Excerpt
######

EP by Ralph
- Released: March 3, 2017
- Genre: Synth-pop
- Length: 20:14
- Label: 604
- Producers: Derek Hoffman; Mike Wise;

Ralph chronology
|  | Ralph (2017) | A Good Girl (2018) |

Singles from Ralph
- "Cold to the Touch" Released: May 25, 2016; "Something More" Released: August 3, 2016; "Busy Man" Released: October 24, 2016; "Tease" Released: February 15, 2017;

= Ralph (EP) =

Ralph is the self-titled debut EP by Canadian singer-songwriter Ralph. It was released on March 3, 2017 by 604 Records. The EP spawned four singles, "Cold to the Touch", "Something More", "Busy Man" and "Tease".

== Background and release ==
In 2015, Ralph self-released her debut single "Trouble", which got her noticed by and signed to label 604 Records. She then decided to discard her previous songs and started working on a new project from scratch: "I realized I had been emotionally disconnected to my other tracks because I wasn't really writing them, I was just top lining. This moment fully changed the project and I ditched all my old songs and amicably parted ways with the guy I had been working with."

After releasing four consecutive singles, she finally announced her self-titled debut EP Ralph, which was released on March 3, 2017.

== Singles ==
The first single "Cold to the Touch" was released on May 25, 2016. The singer had shared a self-made video for the song, which was later removed, due to it receiving an official music video directed by Gemma Warren, almost a year later on May 17, 2017.

"Something More" was released on August 3, 2016 as the second single from the EP. The song, which was inspired by Aziz Ansari's Netflix show Master of None, had its music video premiered on October 7, becoming her first official video to be released on Vevo.

######

Task statement
Rewrite the passage about the Ralph EP from "Ralph is the" up to and including "March 3, 2017.", putting "first" in place of every "debut".

Data provided
######

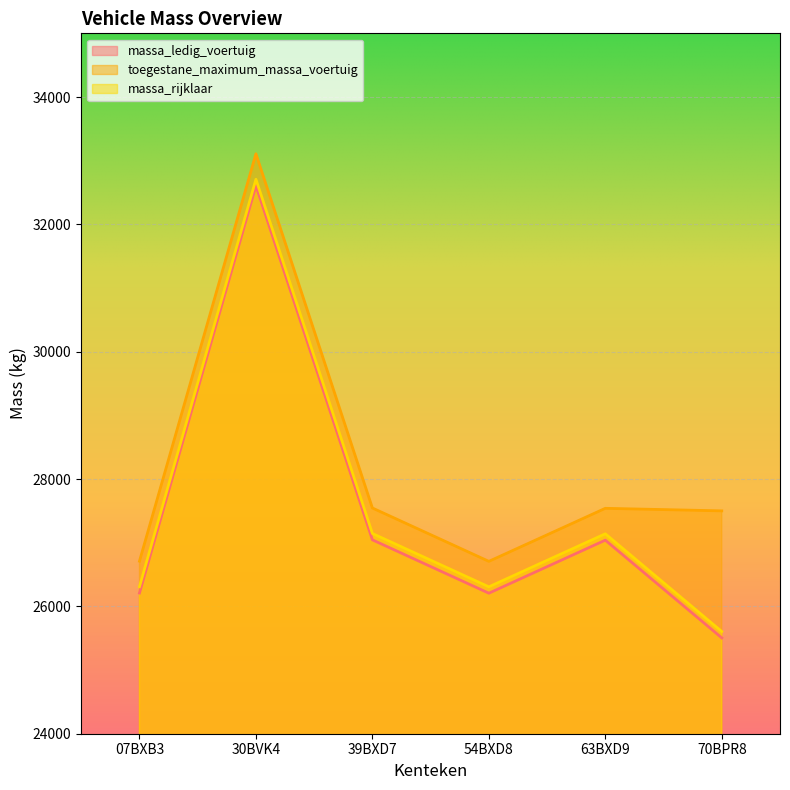

True or false: massa_rijklaar has more than 1 points higher than both neighbors.

True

######

Answer space
Ralph is the self-titled first EP by Canadian singer-songwriter Ralph. It was released on March 3, 2017 by 604 Records. The EP spawned four singles, "Cold to the Touch", "Something More", "Busy Man" and "Tease".

== Background and release ==
In 2015, Ralph self-released her first single "Trouble", which got her noticed by and signed to label 604 Records. She then decided to discard her previous songs and started working on a new project from scratch: "I realized I had been emotionally disconnected to my other tracks because I wasn't really writing them, I was just top lining. This moment fully changed the project and I ditched all my old songs and amicably parted ways with the guy I had been working with."

After releasing four consecutive singles, she finally announced her self-titled first EP Ralph, which was released on March 3, 2017.